Tomorrow night, Thursday the 8th February, will mark the opening of DARK MATTERS at Fleisher/Ollman Gallery, a show of new and recent works by Jina Valentine. Currently based in San Francisco, this will be Jina’s first solo show for the gallery. In the past few years Valentine has appeared in Thelma Golden and Christine Kim’s landmark “Frequency” exhibition at the Studio Museum in Harlem, The Drawing Center’s “Common Destination,” “Cotton Candy on a Rainy Day,” curated by Shinique Amy Smith at The Proposition in New York. We are looking forward to working with her and Steve Turner Gallery (Los Angeles), Lisa Dent Gallery (San Francisco), and Dwight Hackett Gallery (Santa Fe) in upcoming group exhibitions for 2007. She has been praised and dissected in detail in the New York Times, Frieze Magazine, Time Out New York, the Philadelphia Weekly and Philadelphia Inquirer. [Hey, maybe we didn’t dissect, but we mentioned our hearts out, William.]

In San Francisco a few weeks ago, curator Larry Rinder asked Jina why she didn’t want to be an Abstract Expressionist painter, like Amy Sillman.

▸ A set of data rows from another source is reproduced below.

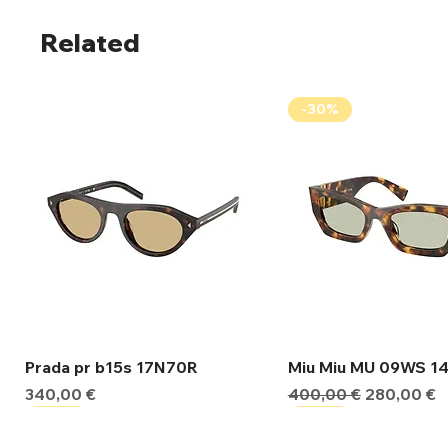
Related
-30%
Γρήγορη προβολή
Γρήγορη προβ
Prada pr b15s 17N70R
Miu Miu MU 09WS 1
Τιμή
Κανονική τιμή
Τιμή Έκπτ
340,00 €
400,00 €
280,00 €
-30%
-30%
-30%
-30%
-30%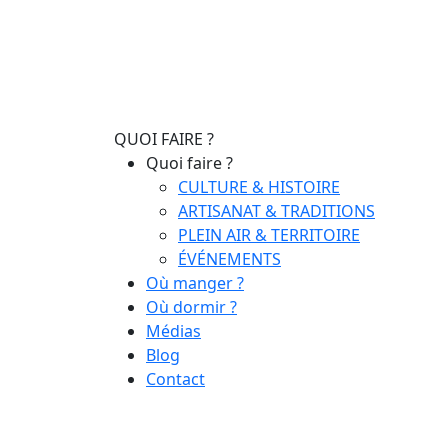
QUOI FAIRE ?
Quoi faire ?
CULTURE & HISTOIRE
ARTISANAT & TRADITIONS
PLEIN AIR & TERRITOIRE
ÉVÉNEMENTS
Où manger ?
Où dormir ?
Médias
Blog
Contact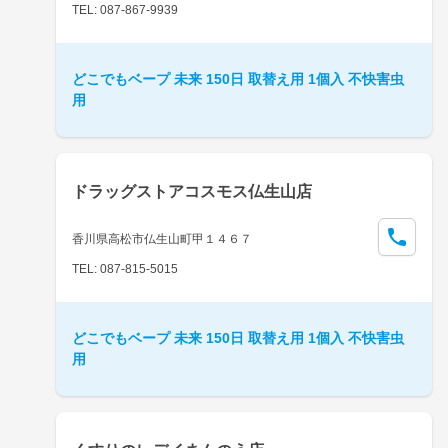
TEL: 087-867-9939
どこでもベープ 未来 150日 取替え用 1個入 不快害虫
用
ドラッグストアコスモス仏生山店
香川県高松市仏生山町甲１４６７
TEL: 087-815-5015
どこでもベープ 未来 150日 取替え用 1個入 不快害虫
用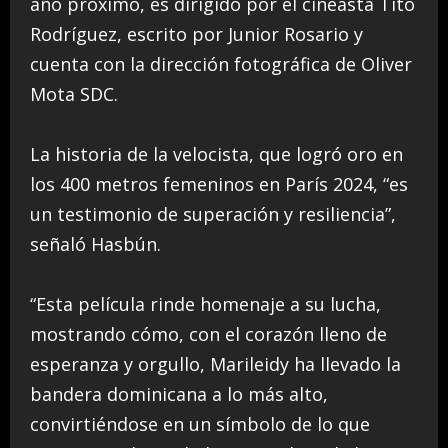
año próximo, es dirigido por el cineasta Tito
Rodríguez, escrito por Junior Rosario y
cuenta con la dirección fotográfica de Oliver
Mota SDC.
La historia de la velocista, que logró oro en
los 400 metros femeninos en París 2024, “es
un testimonio de superación y resiliencia”,
señaló Hasbún.
“Esta película rinde homenaje a su lucha,
mostrando cómo, con el corazón lleno de
esperanza y orgullo, Marileidy ha llevado la
bandera dominicana a lo más alto,
convirtiéndose en un símbolo de lo que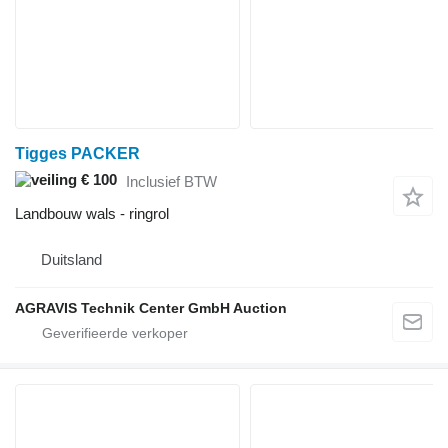
Tigges PACKER
€ 100
Inclusief BTW
Landbouw wals - ringrol
Duitsland
AGRAVIS Technik Center GmbH Auction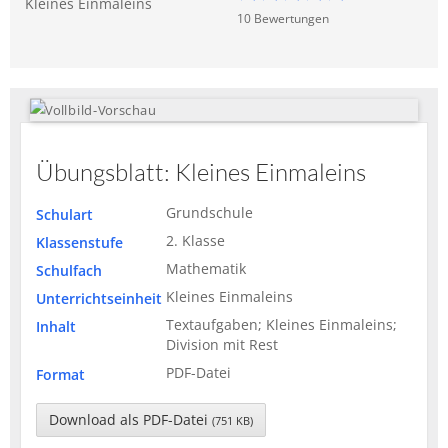
Kleines Einmaleins
10
Bewertung
en
Übungsblatt: Kleines Einmaleins
Grundschule
Schulart
2. Klasse
Klassenstufe
Mathematik
Schulfach
Kleines Einmaleins
Unterrichtseinheit
Textaufgaben; Kleines Einmaleins;
Inhalt
Division mit Rest
PDF-Datei
Format
Download als PDF-Datei
(751 KB)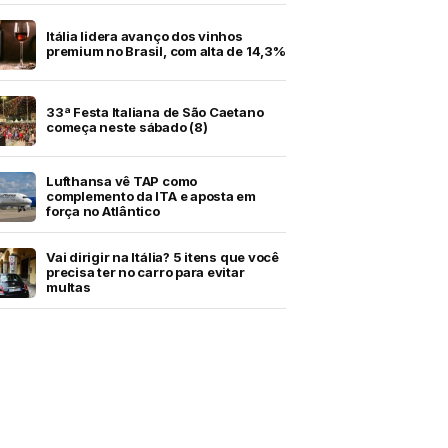
Itália lidera avanço dos vinhos
premium no Brasil, com alta de 14,3%
33ª Festa Italiana de São Caetano
começa neste sábado (8)
Lufthansa vê TAP como
complemento da ITA e aposta em
força no Atlântico
Vai dirigir na Itália? 5 itens que você
precisa ter no carro para evitar
multas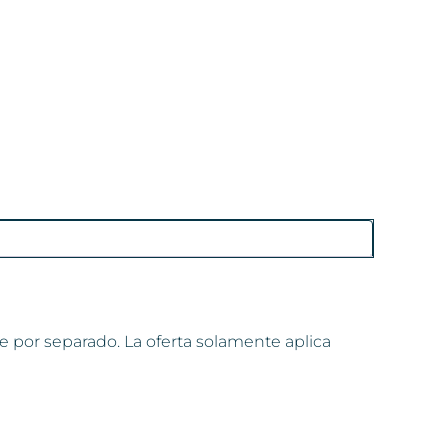
e por separado. La oferta solamente aplica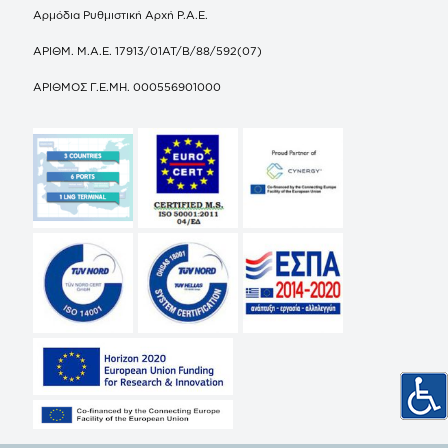
Αρμόδια Ρυθμιστική Αρχή Ρ.Α.Ε.
ΑΡΙΘΜ. Μ.Α.Ε. 17913/01ΑΤ/Β/88/592(07)
ΑΡΙΘΜΟΣ Γ.Ε.ΜΗ. 000556901000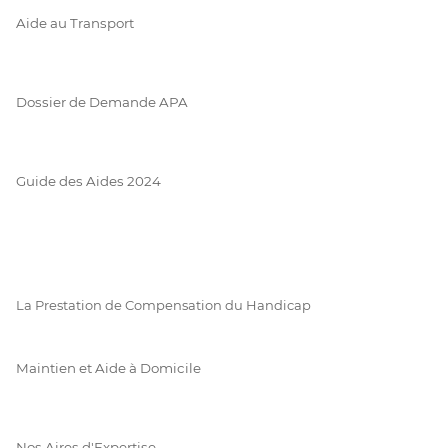
Aide au Transport
Dossier de Demande APA
Guide des Aides 2024
La Prestation de Compensation du Handicap
Maintien et Aide à Domicile
Nos Aires d'Expertise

She relayed the finer points of this critique to me while we were getting drunk the day after she arrived back in Philadelphia. …Jina told me “there are new forms of obfuscation available,” and she’s right, of course. The 30+ works in this show explore myriad strategies of construction and destruction, of loving culture and tearing culture to pieces. It’s faintly forbidding in places, and largely monochromatic, but there is an enormous amount of raw information contained here now, taking on (a shortlist) the Chicago Seven, the Top 40 selling albums of all time, Johnny Mathis and Johnny Cash, trans-American migration, graffiti in National parks, blacklists, dark spaces and collective historical omissions.

The opening will be 6-8 at the gallery. …there’s no open bar bash (we’ll be back on that track next month,) but to make up for it we’ve flown in DJ Nis from Copenhagen’s Escho crew to play perfect music at the opening itself. It promises to be a wonderful time.

What Roberta did say, and more

Roberta mentioned in her Cornucopia week post that Andrew Jeffrey Wright and Skullphone had an opening Friday night at Art Syndicate at Maze Gallery, 1726 Chestnut St., 3rd floor 215 350 6225, reception, 5-10 pm.

We visited the gallery last month (had to call for an appointment, and so will you if you want to see the show not on Friday night), and hoped to have something up about that show in a little video, but the video didn’t quite get off the ground–hang on, though, because video reviews are a project whose time is coming soon, we hope.

Hunter Stabler
Seven-Horned Rams Head

Anyway, the show was terrific–new cut paper from Hunter Stabler, oooommmmm; three hyped up videos from Danny Perez, mesmerizing like lava lamps, dude, hmmmmmmm; and highly unlikely prints on fabric by a Brooklyn duo who call themselves Wowch!, yummmmm.

We loved the show but we never made it to print on it. So here we are on the record, along with a heads up to explain Roberta’s suggestion, not that Andrew Jeffrey Wright needs much explanation. Here’s skullphone’s myspace page. The other thing you should know is the last opening pulled in hundreds for a major party.

Art Syndicate at Maze Gallery is looking a kit like it’s a not-to-miss venue for art worth wearing down your rubber soles.